*Record extracts*.
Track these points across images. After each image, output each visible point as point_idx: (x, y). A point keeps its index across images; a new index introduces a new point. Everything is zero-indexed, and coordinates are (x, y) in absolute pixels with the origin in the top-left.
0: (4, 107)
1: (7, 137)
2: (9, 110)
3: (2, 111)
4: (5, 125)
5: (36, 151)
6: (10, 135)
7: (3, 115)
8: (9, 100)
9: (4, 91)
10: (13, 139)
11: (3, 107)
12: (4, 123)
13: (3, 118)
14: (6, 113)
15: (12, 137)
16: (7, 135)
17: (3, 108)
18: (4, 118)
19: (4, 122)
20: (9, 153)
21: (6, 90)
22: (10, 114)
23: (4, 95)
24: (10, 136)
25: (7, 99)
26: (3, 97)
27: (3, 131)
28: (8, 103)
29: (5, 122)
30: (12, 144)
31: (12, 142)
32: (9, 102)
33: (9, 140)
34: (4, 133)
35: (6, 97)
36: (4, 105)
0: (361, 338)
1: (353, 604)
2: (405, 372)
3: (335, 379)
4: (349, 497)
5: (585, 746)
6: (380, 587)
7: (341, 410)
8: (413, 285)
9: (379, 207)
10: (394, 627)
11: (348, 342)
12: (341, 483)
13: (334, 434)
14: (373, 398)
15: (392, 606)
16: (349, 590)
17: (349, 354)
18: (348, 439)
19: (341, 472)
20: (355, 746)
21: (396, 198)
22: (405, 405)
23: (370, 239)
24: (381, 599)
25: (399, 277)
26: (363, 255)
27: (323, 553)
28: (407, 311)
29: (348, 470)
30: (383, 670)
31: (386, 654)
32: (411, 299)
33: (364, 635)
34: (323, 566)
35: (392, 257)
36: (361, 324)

*Exercise brief*.
Copy out all the lines again, from the very first one down to the line containing "13: (3, 118)", keeping both ends.

*Solution to this task*.
Track these points across images. After each image, output each visible point as point_idx: (x, y). A point keeps its index across images; a new index introduces a new point. Everything is zero-indexed, and coordinates are (x, y) in absolute pixels with the origin in the top-left.
0: (4, 107)
1: (7, 137)
2: (9, 110)
3: (2, 111)
4: (5, 125)
5: (36, 151)
6: (10, 135)
7: (3, 115)
8: (9, 100)
9: (4, 91)
10: (13, 139)
11: (3, 107)
12: (4, 123)
13: (3, 118)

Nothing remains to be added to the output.